*** MATERIAL FOR THIS EXERCISE Section Begins ***

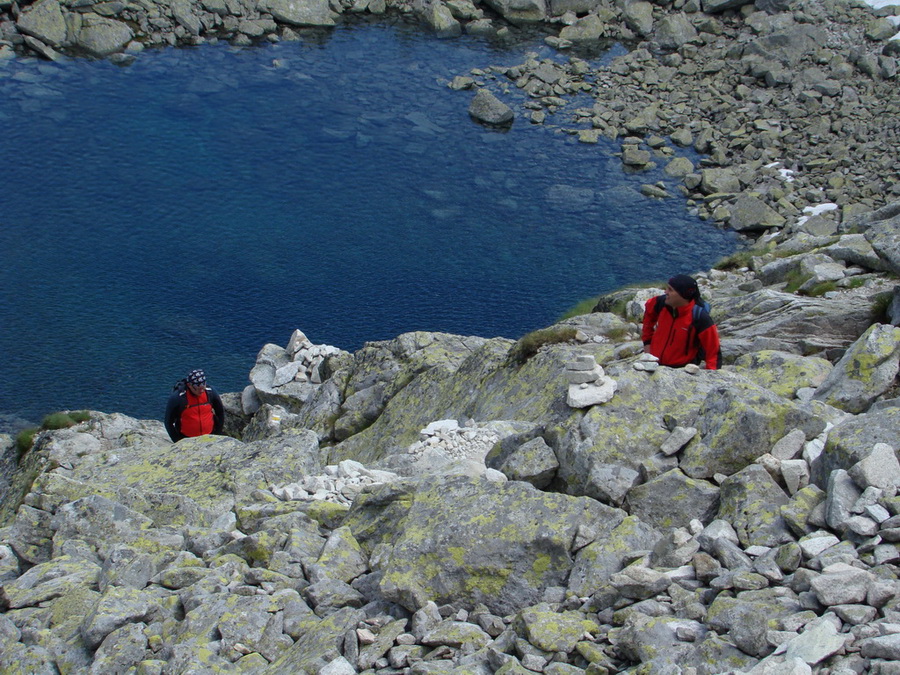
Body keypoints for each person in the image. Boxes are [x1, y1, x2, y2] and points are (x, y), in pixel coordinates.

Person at [641, 274, 721, 370]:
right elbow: (649, 313)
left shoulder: (700, 317)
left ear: (683, 295)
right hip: (654, 365)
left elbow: (713, 353)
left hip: (682, 370)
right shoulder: (661, 303)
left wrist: (710, 378)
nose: (665, 292)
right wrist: (647, 342)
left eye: (670, 290)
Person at [164, 369, 225, 442]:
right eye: (198, 389)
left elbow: (220, 412)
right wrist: (177, 441)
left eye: (203, 388)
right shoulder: (178, 398)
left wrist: (217, 433)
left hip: (209, 436)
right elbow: (168, 421)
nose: (201, 391)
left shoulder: (210, 393)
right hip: (186, 439)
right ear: (189, 385)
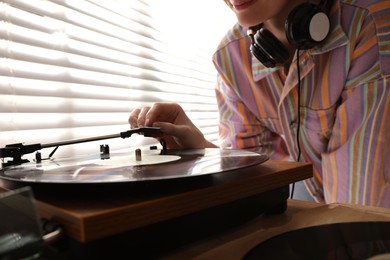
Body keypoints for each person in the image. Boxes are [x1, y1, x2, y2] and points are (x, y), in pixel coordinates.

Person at [129, 0, 390, 208]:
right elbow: (251, 180)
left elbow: (359, 201)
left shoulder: (368, 20)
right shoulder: (231, 57)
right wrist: (201, 150)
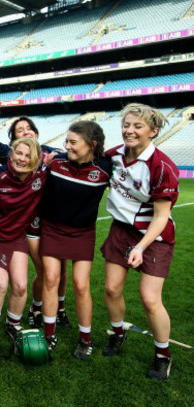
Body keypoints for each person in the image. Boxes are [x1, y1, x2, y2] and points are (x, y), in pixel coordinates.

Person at [101, 103, 179, 380]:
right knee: (111, 289)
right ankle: (118, 334)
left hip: (154, 235)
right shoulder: (114, 155)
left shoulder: (162, 166)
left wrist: (141, 246)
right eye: (126, 125)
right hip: (120, 229)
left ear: (153, 132)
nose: (129, 131)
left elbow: (161, 217)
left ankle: (162, 355)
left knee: (149, 299)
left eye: (137, 126)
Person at [0, 102, 71, 329]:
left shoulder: (52, 155)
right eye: (19, 130)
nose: (26, 132)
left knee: (59, 270)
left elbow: (75, 163)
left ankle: (55, 307)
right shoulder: (9, 159)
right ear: (13, 143)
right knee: (42, 271)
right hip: (26, 225)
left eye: (29, 128)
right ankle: (33, 309)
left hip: (51, 221)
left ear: (36, 131)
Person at [40, 121, 111, 359]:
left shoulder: (104, 169)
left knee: (81, 285)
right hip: (52, 227)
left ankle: (85, 338)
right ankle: (49, 334)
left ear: (92, 145)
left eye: (73, 142)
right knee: (50, 278)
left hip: (82, 232)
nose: (67, 146)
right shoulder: (56, 162)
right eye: (66, 142)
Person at [0, 138, 47, 352]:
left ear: (36, 160)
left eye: (28, 156)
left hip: (17, 237)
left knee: (20, 286)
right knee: (0, 284)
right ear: (11, 154)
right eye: (19, 153)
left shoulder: (41, 177)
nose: (22, 159)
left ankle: (13, 324)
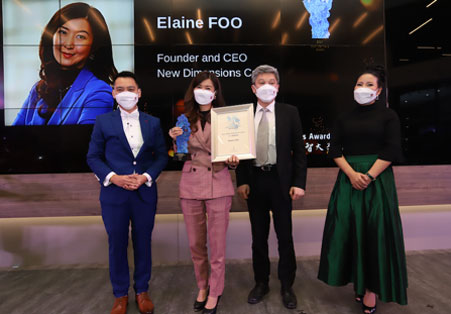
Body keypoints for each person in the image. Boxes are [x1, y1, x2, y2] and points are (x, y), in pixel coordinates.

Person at [317, 65, 408, 314]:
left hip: (377, 181)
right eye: (359, 84)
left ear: (378, 91)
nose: (363, 89)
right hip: (348, 179)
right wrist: (351, 174)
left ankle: (370, 290)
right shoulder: (344, 117)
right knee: (350, 232)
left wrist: (368, 176)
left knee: (373, 233)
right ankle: (359, 283)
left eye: (369, 85)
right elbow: (334, 149)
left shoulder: (389, 116)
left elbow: (391, 150)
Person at [87, 71, 168, 314]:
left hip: (144, 194)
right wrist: (114, 178)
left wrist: (145, 177)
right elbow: (93, 157)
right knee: (117, 244)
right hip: (114, 195)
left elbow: (162, 156)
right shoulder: (103, 121)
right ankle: (120, 295)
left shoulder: (152, 122)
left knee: (143, 242)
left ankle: (142, 291)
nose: (125, 93)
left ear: (139, 92)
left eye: (130, 88)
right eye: (120, 89)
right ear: (113, 94)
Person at [236, 64, 307, 309]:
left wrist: (299, 183)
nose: (267, 86)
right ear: (253, 88)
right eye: (261, 82)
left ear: (277, 87)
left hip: (281, 182)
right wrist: (242, 180)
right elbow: (240, 151)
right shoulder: (244, 114)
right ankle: (261, 283)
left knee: (285, 237)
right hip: (255, 180)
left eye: (271, 82)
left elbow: (299, 151)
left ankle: (287, 285)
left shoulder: (290, 112)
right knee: (258, 237)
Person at [168, 71, 239, 314]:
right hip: (191, 183)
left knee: (217, 246)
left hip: (219, 182)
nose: (204, 91)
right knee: (196, 244)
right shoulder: (184, 118)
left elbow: (235, 152)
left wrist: (234, 160)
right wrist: (174, 141)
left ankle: (215, 290)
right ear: (193, 89)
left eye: (209, 87)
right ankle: (202, 286)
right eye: (199, 86)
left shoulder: (228, 119)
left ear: (215, 92)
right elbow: (179, 155)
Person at [13, 2, 117, 125]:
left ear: (94, 47)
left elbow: (84, 142)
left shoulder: (99, 93)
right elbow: (12, 136)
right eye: (63, 32)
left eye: (80, 37)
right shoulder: (39, 89)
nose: (68, 44)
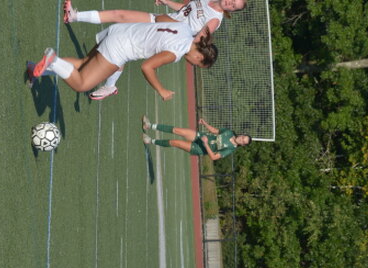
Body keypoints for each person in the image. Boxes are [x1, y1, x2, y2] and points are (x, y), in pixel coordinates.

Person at [62, 0, 247, 100]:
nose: (230, 3)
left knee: (124, 45)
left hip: (169, 33)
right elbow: (185, 9)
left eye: (234, 6)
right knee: (120, 18)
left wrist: (173, 40)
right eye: (233, 0)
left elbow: (196, 43)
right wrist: (167, 2)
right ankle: (74, 16)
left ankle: (109, 85)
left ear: (232, 11)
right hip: (164, 22)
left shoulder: (214, 20)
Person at [30, 23, 217, 102]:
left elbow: (157, 21)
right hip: (119, 48)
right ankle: (53, 60)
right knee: (82, 84)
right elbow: (147, 67)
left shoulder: (185, 28)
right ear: (200, 57)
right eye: (197, 64)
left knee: (84, 63)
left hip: (120, 31)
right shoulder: (177, 52)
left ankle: (35, 69)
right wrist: (161, 90)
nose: (192, 64)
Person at [142, 116, 251, 160]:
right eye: (243, 137)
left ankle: (150, 141)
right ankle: (149, 125)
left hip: (200, 148)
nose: (241, 139)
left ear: (242, 145)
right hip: (200, 136)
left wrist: (206, 144)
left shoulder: (230, 149)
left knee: (174, 142)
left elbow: (213, 157)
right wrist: (205, 123)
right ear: (242, 135)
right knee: (177, 130)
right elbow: (215, 131)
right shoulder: (229, 132)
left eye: (243, 141)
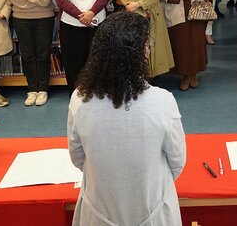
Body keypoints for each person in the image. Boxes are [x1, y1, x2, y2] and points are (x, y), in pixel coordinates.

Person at [68, 11, 186, 226]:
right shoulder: (162, 101)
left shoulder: (79, 98)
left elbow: (77, 156)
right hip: (153, 210)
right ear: (142, 55)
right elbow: (177, 161)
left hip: (98, 210)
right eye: (147, 45)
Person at [55, 0, 109, 95]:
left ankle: (97, 94)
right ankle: (77, 96)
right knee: (74, 64)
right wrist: (81, 16)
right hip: (71, 27)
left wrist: (91, 13)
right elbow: (61, 0)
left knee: (97, 62)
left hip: (97, 25)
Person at [7, 0, 55, 106]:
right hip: (21, 18)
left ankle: (43, 89)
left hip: (44, 17)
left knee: (43, 54)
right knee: (27, 55)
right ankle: (32, 89)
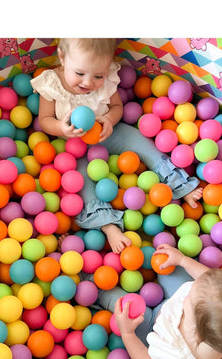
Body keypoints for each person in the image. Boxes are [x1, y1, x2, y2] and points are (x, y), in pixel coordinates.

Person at [31, 38, 203, 254]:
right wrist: (62, 128)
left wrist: (110, 121)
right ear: (63, 58)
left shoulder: (107, 78)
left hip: (107, 133)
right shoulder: (52, 83)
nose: (88, 83)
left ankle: (180, 186)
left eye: (98, 76)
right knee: (79, 180)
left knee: (140, 142)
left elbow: (117, 107)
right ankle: (109, 226)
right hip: (73, 146)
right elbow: (45, 120)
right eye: (80, 73)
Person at [113, 243, 222, 359]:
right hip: (173, 306)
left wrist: (128, 334)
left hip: (153, 328)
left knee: (119, 305)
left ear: (198, 332)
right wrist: (182, 260)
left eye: (189, 300)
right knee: (166, 266)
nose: (187, 294)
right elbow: (208, 278)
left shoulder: (175, 357)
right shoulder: (221, 307)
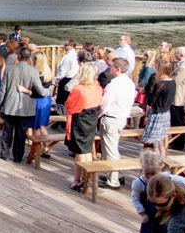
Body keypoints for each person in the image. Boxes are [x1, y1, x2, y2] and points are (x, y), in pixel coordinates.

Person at [0, 47, 48, 164]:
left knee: (7, 131)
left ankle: (4, 153)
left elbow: (2, 89)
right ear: (29, 58)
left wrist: (0, 104)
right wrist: (48, 91)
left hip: (10, 105)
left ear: (19, 56)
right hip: (26, 107)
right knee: (21, 133)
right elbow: (40, 90)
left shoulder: (9, 69)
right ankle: (18, 156)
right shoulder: (33, 71)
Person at [97, 57, 136, 189]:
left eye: (112, 67)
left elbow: (105, 103)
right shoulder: (130, 83)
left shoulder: (113, 85)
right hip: (122, 117)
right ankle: (115, 173)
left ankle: (113, 180)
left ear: (117, 69)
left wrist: (99, 114)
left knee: (110, 150)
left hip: (111, 117)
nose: (111, 69)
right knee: (113, 147)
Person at [66, 63, 103, 192]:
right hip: (92, 120)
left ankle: (81, 178)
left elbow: (69, 105)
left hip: (80, 120)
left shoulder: (79, 89)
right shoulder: (98, 88)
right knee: (85, 150)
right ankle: (83, 177)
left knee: (81, 151)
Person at [141, 59, 175, 154]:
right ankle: (162, 164)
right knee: (161, 142)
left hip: (157, 113)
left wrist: (146, 115)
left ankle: (157, 165)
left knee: (155, 143)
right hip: (166, 113)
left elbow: (151, 101)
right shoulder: (173, 82)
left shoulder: (160, 84)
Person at [170, 46, 185, 129]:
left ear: (181, 55)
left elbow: (175, 81)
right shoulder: (183, 65)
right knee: (175, 121)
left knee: (177, 121)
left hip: (178, 99)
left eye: (176, 53)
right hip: (178, 98)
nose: (174, 54)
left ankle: (178, 141)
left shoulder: (183, 67)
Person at [54, 40, 79, 109]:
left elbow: (62, 70)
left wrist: (57, 80)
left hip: (66, 79)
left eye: (65, 45)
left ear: (70, 46)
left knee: (62, 99)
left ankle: (60, 114)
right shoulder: (76, 55)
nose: (64, 46)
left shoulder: (67, 57)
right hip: (73, 79)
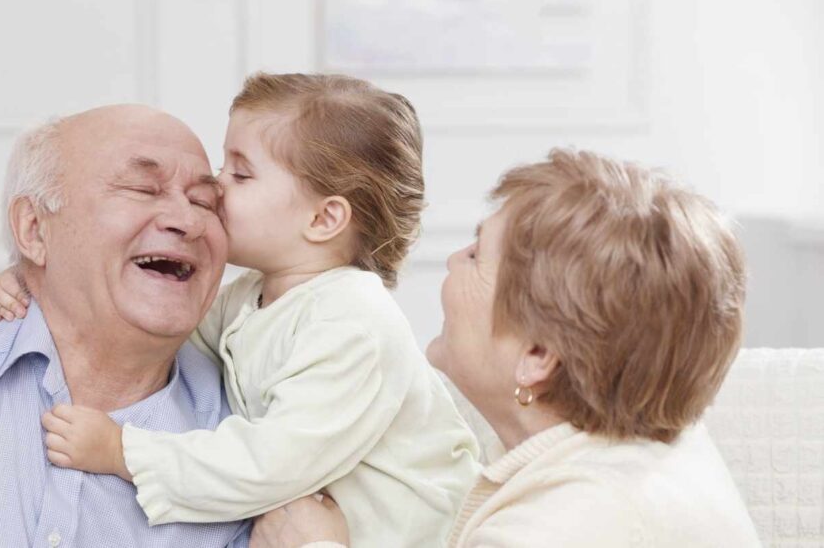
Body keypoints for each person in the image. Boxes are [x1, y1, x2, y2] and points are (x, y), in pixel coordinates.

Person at [0, 73, 482, 548]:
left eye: (240, 173)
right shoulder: (251, 297)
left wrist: (123, 452)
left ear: (324, 218)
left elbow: (271, 465)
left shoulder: (355, 320)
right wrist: (37, 279)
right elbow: (155, 328)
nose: (217, 187)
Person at [250, 148, 763, 547]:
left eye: (476, 255)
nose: (452, 260)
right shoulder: (645, 447)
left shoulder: (569, 522)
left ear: (537, 355)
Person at [0, 104, 250, 546]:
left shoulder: (255, 438)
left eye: (203, 201)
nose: (188, 221)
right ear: (35, 230)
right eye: (141, 188)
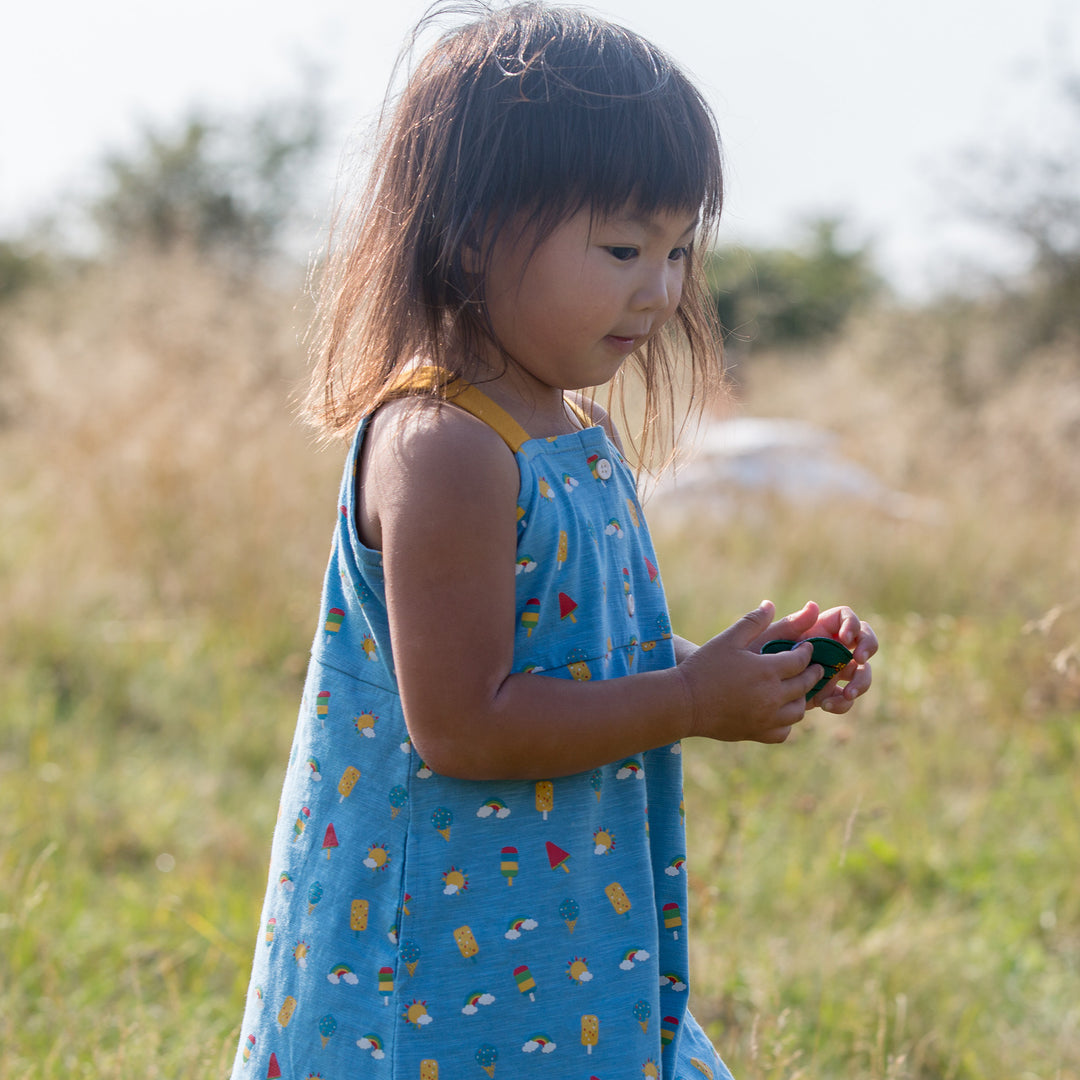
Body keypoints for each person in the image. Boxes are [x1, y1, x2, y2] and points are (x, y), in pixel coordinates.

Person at [229, 4, 877, 1078]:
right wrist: (687, 703)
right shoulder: (444, 446)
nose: (660, 289)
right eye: (623, 247)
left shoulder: (572, 432)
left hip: (564, 939)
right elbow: (465, 725)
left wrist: (740, 675)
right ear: (475, 230)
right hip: (431, 968)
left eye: (677, 250)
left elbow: (573, 664)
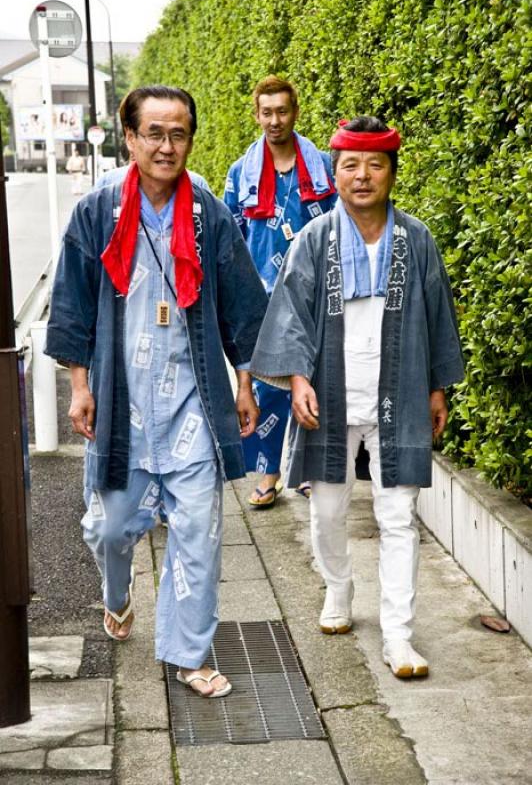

*** MATERIAL FOR THIS EXERCISE Section Ends ***

• WHAT THE TASK ASKS
Although pictures appear among the records above, none are to be output; print exactly the lines from the line containing "right elbow: (147, 67)" through the line containing "right hip: (73, 146)".

• SOLUTION TO THIS TASK
right elbow: (147, 67)
left shoulder: (185, 28)
right ear: (200, 57)
right eye: (197, 64)
left knee: (84, 63)
left hip: (120, 31)
right shoulder: (177, 52)
left ankle: (35, 69)
right wrist: (161, 90)
nose: (192, 64)
Person at [142, 116, 251, 160]:
right eye: (243, 137)
left ankle: (150, 141)
right ankle: (149, 125)
left hip: (200, 148)
nose: (241, 139)
left ear: (242, 145)
right hip: (200, 136)
left wrist: (206, 144)
left shoulder: (230, 149)
left knee: (174, 142)
left elbow: (213, 157)
right wrist: (205, 123)
right ear: (242, 135)
right knee: (177, 130)
right elbow: (215, 131)
right shoulder: (229, 132)
left eye: (243, 141)
Body keypoints for each person in the image. Boxes are [x1, y1, x2, y2] and points are (x, y), in pixel coordinates.

Person at [68, 11, 186, 226]:
right shoulder: (162, 101)
left shoulder: (79, 98)
left elbow: (77, 156)
right hip: (153, 210)
right ear: (142, 55)
right elbow: (177, 161)
left hip: (98, 210)
right eye: (147, 45)
Person at [55, 0, 109, 95]:
left ankle: (97, 94)
right ankle: (77, 96)
right knee: (74, 64)
right wrist: (81, 16)
right hip: (71, 27)
left wrist: (91, 13)
right elbow: (61, 0)
left knee: (97, 62)
left hip: (97, 25)
Person at [7, 0, 55, 106]:
right hip: (21, 18)
left ankle: (43, 89)
left hip: (44, 17)
left knee: (43, 54)
right knee: (27, 55)
right ankle: (32, 89)
Body keypoints for each person in the image. Boxes are [x1, y1, x2, y2] and points are (x, y), in pixel coordinates.

Person at [31, 38, 203, 254]:
right wrist: (62, 128)
left wrist: (110, 121)
right ear: (63, 58)
left shoulder: (107, 78)
left hip: (107, 133)
right shoulder: (52, 83)
nose: (88, 83)
left ankle: (180, 186)
left eye: (98, 76)
right knee: (79, 180)
left knee: (140, 142)
left elbow: (117, 107)
right ankle: (109, 226)
right hip: (73, 146)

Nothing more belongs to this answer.